Medizinischer Standard

BGH, Urteil vom 22.12.2015 — Aktenzeichen: VI ZR 67/15

Sachverhalt
Die Klägerin ging als Rechtsnachfolgerin ihres verstorbenen Ehemannes gegen die Beklagten vor. Dieser hatte viele Jahre zuvor einen Herzinfarkt erlitten und eine Bypassoperation erhalten, seit der er sich einmal jährlich zur kardiologischen Kontrolle bei dem Beklagten zu 2) vorstellen musste.

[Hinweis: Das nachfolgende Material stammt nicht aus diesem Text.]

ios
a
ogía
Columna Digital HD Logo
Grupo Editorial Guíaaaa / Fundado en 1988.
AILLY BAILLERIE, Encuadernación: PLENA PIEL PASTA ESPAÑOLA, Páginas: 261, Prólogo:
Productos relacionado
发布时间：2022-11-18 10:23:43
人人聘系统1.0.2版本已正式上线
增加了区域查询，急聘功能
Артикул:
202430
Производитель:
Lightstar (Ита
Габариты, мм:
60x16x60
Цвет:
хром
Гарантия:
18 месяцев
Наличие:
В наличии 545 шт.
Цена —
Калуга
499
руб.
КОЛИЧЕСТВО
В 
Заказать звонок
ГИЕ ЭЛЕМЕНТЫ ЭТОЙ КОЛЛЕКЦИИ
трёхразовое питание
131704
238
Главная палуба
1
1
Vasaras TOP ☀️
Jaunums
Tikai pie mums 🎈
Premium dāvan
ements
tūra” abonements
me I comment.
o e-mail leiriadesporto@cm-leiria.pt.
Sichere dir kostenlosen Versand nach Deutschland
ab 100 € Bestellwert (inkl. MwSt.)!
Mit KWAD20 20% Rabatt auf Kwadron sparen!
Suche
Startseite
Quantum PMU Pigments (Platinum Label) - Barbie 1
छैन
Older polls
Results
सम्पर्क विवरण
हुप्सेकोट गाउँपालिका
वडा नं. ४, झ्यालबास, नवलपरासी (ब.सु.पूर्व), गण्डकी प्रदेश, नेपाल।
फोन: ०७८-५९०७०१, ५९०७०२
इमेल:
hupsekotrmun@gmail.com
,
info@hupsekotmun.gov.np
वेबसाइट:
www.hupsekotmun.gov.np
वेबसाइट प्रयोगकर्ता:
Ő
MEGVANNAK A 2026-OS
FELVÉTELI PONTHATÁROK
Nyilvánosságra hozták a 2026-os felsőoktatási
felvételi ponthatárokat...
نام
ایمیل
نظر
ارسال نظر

Im Jahr 2003 wurden eine Mitralklappeninsuffizienz und eine Trikuspidalklappeninsuffizienz II. Grades diagnostiziert. Im November 2007 suchte der Erblasser den Beklagten zu 2) auf und klagte über Atemnot. Am 13. November 2007 wurde er in dem von der Beklagten zu 1) betriebenen Krankenhaus wegen des erneuten Verdachts auf Herzinfarkt stationär aufgenommen, wo er sich bis zum 21.11.2007 befand. Zwei Tage später wurde er erneut bei der Beklagten zu 1) eingewiesen, wo er nach ambulanter Behandlung eine neue Medikation erhielt. Am 20.12.2007 stellte sich der Erblasser bei dem Beklagten zu 2) aufgrund weiter bestehender Kurzatmigkeit vor. Eine Röntgenaufnahme der Lunge und ein CT förderten zu Tage, dass sich Wasser in der Lunge befand, weshalb eine Überweisung an die Beklagte zu 1) für eine Punktion erfolgte; außerdem diagnostizierte der Beklagte zu 2) eine Blutsenkung, die auf eine Entzündung hinwies; er verschrieb dem Erblasser ein Antibiotikum. Wegen der Einnahme von Marcumar konnte die Punktion erst am 27.12.2007 stattfinden; dabei wurden 1,5 Liter Wasser entzogen. Zwei weitere Tage später wurde der Erblasser entlassen. Am 24.01.2008 erfolgte eine erneute Einweisung durch den Beklagten zu 2) in eine Klinik für Thorax-Chirurgie zur Abklärung von Pleuraergüssen. Am 14.03.2008 erfolgte die notfallmäßige Einweisung durch den Beklagten zu 2) wegen des Verdachts auf Darmverschluss; dort wurden erhöhte Entzündungswerte diagnostiziert und Antibiotika verordnet. Am 01. und 02. April 2008 erfolgten in dem von der Beklagten zu 1) betriebenen Krankenhaus Echokardiographien, welche den Befund einer schweren operationsbedürftigen Mitralklappeninsuffizienz erbrachten. Eine am 04.04.2008 erfolgte Herzkatheteruntersuchung bestätigte diesen Befund und ergab die Notwendigkeit einer erneuten Bypass-Operation. Zu dieser kam es nicht mehr, weil der Erblasser am 10.04.2008 verstarb.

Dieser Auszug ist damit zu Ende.